DOCUMENT TEXT
=== Begin Enclosure ===

In June, the New Teacher Project, a New York–based nonprofit, released a report titled The Widget Effect, which looked at teacher evaluation data from 12 districts in Arkansas, Colorado, Illinois, and Ohio. In districts that use a so-called binary evaluation system with just two categories (usually “satisfactory” and “unsatisfactory,” or some variant of those) more than 99 percent of teachers were judged satisfactory over the four-year period from 2003 to 2006. In districts with more categories, 94 percent of teachers were in one of the top two rating categories, while less than 1 percent were rated unsatisfactory.
The pattern of almost uniformly high rating extends to teachers in schools making little progress in advancing student leaning. An earlier 2007 study from the New Teacher Project reported that 87 percent of Chicago’s 600 public schools didn’t give a single unsatisfactory rating to a teacher from 2003 to 2005. Of these, 69 were schools that the city had declared to be failing.
Data on teacher evaluation in Boston, which uses a satisfactory/unsatisfactory rating system, show much the same pattern. Over the five-year period from 2003 through 2008, 97 percent of all evaluated teachers received a satisfactory designation, while just 3 percent received unsatisfactory reviews. At 72 of the district’s 135 schools, not a single teacher was given an unsatisfactory evaluation. Fifteen of these are on the state’s list of chronically underperforming schools.
“This phenomenon where you get schools where year after year the kids are failing, and the teachers are all deemed to be great — that’s not a recipe for improving learning for kids in poor neighborhoods,” says Dan Weisberg, the policy director at the New Teacher Project and a co-author of The Widget Effect.
In Worcester, district officials over the last several years have recommended more teachers for professional development programs to improve their instruction, but data for the last five school years nonetheless show that 98 percent of all tenured teachers were in the top two evaluation categories (satisfactory or “special acknowledgement”).

=== End Enclosure ===

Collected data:

=== Begin Enclosure ===

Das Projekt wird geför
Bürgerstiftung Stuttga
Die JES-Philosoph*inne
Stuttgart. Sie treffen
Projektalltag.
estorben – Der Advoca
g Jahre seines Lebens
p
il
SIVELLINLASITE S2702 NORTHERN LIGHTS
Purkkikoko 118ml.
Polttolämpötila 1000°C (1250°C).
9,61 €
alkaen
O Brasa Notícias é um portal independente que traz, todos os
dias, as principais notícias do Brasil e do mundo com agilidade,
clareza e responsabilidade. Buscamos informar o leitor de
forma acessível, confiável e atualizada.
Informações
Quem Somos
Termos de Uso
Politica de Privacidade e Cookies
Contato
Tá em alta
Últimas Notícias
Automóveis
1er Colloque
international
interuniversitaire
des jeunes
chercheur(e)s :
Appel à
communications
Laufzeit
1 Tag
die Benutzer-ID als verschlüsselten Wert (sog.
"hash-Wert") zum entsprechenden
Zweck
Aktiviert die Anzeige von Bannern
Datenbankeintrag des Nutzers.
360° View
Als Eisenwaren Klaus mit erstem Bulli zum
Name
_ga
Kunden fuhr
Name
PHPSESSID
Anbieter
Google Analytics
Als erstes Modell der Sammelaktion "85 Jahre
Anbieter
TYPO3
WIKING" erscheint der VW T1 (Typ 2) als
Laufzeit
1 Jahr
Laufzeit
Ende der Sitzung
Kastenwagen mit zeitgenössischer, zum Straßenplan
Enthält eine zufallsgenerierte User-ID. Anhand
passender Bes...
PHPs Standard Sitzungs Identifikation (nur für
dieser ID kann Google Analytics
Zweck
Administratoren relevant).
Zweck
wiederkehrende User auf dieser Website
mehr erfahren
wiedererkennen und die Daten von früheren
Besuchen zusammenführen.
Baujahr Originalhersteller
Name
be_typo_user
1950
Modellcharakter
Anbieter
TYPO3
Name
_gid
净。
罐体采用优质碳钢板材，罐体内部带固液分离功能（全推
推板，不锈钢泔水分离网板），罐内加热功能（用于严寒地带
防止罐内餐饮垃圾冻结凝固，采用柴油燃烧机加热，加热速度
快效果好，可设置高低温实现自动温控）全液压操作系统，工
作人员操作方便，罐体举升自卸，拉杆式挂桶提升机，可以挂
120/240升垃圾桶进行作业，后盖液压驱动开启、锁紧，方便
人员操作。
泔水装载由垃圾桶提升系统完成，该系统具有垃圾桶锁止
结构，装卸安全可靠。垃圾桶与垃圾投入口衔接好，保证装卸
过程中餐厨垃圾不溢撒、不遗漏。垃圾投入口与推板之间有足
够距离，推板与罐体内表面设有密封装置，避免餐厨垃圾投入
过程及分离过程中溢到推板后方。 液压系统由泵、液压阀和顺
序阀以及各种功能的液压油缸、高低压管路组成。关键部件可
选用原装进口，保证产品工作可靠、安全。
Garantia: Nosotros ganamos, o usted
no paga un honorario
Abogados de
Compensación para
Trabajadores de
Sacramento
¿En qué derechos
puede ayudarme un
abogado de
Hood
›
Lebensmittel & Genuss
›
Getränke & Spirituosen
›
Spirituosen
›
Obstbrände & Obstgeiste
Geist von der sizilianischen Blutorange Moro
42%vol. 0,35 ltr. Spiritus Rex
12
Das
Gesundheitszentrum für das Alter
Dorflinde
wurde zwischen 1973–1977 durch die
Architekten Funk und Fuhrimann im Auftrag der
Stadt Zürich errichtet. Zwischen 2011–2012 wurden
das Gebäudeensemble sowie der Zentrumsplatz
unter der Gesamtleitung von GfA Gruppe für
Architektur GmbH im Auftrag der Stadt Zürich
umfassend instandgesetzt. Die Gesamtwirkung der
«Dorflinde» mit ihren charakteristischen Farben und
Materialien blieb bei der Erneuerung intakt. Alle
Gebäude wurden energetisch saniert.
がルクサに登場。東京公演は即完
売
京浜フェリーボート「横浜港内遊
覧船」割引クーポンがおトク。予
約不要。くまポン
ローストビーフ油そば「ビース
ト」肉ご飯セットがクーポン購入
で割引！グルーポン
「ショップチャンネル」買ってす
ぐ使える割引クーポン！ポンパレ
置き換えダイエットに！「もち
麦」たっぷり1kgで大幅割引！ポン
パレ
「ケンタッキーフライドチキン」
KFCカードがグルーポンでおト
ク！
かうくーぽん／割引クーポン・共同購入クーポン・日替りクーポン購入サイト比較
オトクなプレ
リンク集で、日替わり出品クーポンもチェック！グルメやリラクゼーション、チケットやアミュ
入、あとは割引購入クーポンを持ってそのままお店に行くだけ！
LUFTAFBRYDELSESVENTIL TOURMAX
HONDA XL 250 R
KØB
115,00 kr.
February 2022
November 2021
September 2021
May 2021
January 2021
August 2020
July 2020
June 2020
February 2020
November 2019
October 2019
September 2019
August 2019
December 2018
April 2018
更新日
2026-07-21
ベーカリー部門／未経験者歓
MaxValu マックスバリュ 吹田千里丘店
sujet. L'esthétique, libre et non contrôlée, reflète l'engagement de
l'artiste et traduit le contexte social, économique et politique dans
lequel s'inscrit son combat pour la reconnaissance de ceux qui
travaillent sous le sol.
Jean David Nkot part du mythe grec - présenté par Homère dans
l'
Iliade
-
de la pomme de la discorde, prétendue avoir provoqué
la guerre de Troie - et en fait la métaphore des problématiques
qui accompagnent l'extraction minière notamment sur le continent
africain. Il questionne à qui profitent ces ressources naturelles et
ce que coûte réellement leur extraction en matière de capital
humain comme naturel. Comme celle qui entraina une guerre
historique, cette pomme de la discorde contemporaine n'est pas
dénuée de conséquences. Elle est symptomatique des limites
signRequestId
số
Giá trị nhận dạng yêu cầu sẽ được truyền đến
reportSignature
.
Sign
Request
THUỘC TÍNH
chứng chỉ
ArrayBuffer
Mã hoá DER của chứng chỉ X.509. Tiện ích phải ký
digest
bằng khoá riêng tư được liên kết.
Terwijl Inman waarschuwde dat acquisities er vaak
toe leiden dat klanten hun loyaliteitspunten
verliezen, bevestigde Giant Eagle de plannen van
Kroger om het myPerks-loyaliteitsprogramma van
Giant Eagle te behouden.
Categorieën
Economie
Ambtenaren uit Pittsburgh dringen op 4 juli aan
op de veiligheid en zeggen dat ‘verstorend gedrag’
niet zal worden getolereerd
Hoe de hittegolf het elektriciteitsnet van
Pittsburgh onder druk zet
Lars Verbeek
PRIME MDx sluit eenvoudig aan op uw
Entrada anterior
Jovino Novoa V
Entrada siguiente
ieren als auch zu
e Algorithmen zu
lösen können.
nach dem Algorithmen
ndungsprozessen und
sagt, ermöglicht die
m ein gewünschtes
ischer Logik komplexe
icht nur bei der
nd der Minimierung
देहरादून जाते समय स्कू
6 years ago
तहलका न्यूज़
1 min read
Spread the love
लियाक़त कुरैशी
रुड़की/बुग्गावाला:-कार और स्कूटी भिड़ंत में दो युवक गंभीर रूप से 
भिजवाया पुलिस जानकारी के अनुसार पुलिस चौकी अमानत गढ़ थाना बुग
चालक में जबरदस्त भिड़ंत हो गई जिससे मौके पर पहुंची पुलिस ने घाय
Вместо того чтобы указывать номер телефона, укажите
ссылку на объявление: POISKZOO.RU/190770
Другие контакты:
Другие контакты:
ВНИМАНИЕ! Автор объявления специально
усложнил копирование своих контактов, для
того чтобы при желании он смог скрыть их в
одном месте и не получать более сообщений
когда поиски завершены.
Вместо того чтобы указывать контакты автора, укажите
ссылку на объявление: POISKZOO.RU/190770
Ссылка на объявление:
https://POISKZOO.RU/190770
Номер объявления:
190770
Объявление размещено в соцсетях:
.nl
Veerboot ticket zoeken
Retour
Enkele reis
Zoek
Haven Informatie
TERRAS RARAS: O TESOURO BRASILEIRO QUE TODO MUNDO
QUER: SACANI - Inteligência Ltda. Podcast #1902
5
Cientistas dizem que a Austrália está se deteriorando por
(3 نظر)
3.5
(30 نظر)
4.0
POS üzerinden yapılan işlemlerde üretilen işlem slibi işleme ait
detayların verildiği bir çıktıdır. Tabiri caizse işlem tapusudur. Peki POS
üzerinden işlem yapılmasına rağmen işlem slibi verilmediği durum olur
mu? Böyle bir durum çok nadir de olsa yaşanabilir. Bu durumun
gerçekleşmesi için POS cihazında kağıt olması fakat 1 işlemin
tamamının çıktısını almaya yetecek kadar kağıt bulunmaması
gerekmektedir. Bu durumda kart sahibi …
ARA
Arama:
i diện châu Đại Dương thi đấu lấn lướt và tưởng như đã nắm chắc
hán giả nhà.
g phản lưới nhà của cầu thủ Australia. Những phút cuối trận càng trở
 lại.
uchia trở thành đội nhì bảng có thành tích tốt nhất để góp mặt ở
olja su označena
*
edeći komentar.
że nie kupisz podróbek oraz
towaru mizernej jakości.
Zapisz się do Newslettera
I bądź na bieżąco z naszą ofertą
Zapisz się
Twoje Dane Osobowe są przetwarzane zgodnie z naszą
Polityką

=== End Enclosure ===

PROBLEM SET
**1)** Recast the records as a JSON list of strings with one string per line, leaving out blank lines. Start at the beginning of the records and end with the line containing "Ende der Sitzung".
**2)** Continue the text on teacher evaluation ratings from where it stops.

ANSWERS FOR THE EXERCISE
**1)**
[
  "Das Projekt wird geför",
  "Bürgerstiftung Stuttga",
  "Die JES-Philosoph*inne",
  "Stuttgart. Sie treffen",
  "Projektalltag.",
  "estorben – Der Advoca",
  "g Jahre seines Lebens",
  "p",
  "il",
  "SIVELLINLASITE S2702 NORTHERN LIGHTS",
  "Purkkikoko 118ml.",
  "Polttolämpötila 1000°C (1250°C).",
  "9,61 €",
  "alkaen",
  "O Brasa Notícias é um portal independente que traz, todos os",
  "dias, as principais notícias do Brasil e do mundo com agilidade,",
  "clareza e responsabilidade. Buscamos informar o leitor de",
  "forma acessível, confiável e atualizada.",
  "Informações",
  "Quem Somos",
  "Termos de Uso",
  "Politica de Privacidade e Cookies",
  "Contato",
  "Tá em alta",
  "Últimas Notícias",
  "Automóveis",
  "1er Colloque",
  "international",
  "interuniversitaire",
  "des jeunes",
  "chercheur(e)s :",
  "Appel à",
  "communications",
  "Laufzeit",
  "1 Tag",
  "die Benutzer-ID als verschlüsselten Wert (sog.",
  "\"hash-Wert\") zum entsprechenden",
  "Zweck",
  "Aktiviert die Anzeige von Bannern",
  "Datenbankeintrag des Nutzers.",
  "360° View",
  "Als Eisenwaren Klaus mit erstem Bulli zum",
  "Name",
  "_ga",
  "Kunden fuhr",
  "Name",
  "PHPSESSID",
  "Anbieter",
  "Google Analytics",
  "Als erstes Modell der Sammelaktion \"85 Jahre",
  "Anbieter",
  "TYPO3",
  "WIKING\" erscheint der VW T1 (Typ 2) als",
  "Laufzeit",
  "1 Jahr",
  "Laufzeit",
  "Ende der Sitzung"
]

**2)**
Some districts appear to pay no attention at all to how their teachers are rated. Public records requests for such data from the school systems in Lawrence and Fall River, two of the state’s lowest performing districts, were turned down because officials in both communities said they simply don’t maintain statistics on aggregate performance levels of their teachers.
Among the reasons for the uniformly high evaluations in most districts, say those who study the issue, is that principals often have little training in how to review teacher performance, they allot minimal time for evaluations in already overworked days, and there is often so little riding on the outcome that negative evaluations may only sow ill will among a school’s teaching staff, while doing little to improve teacher performance.
Pointing out substandard performance is “a starting point,” says Morgaen Donaldson, an education policy professor at the University of Connecticut. “In and of itself, it isn’t going to improve teaching and learning.” That would require evaluations to be part of a more robust system than exists in most districts, with the potential for excellent teachers to gain special recognition — and perhaps added pay — and for those identified as having shortcomings to be steered to meaningful professional development, with rigorous follow-up of their progress and dismissal of those not showing enough improvement.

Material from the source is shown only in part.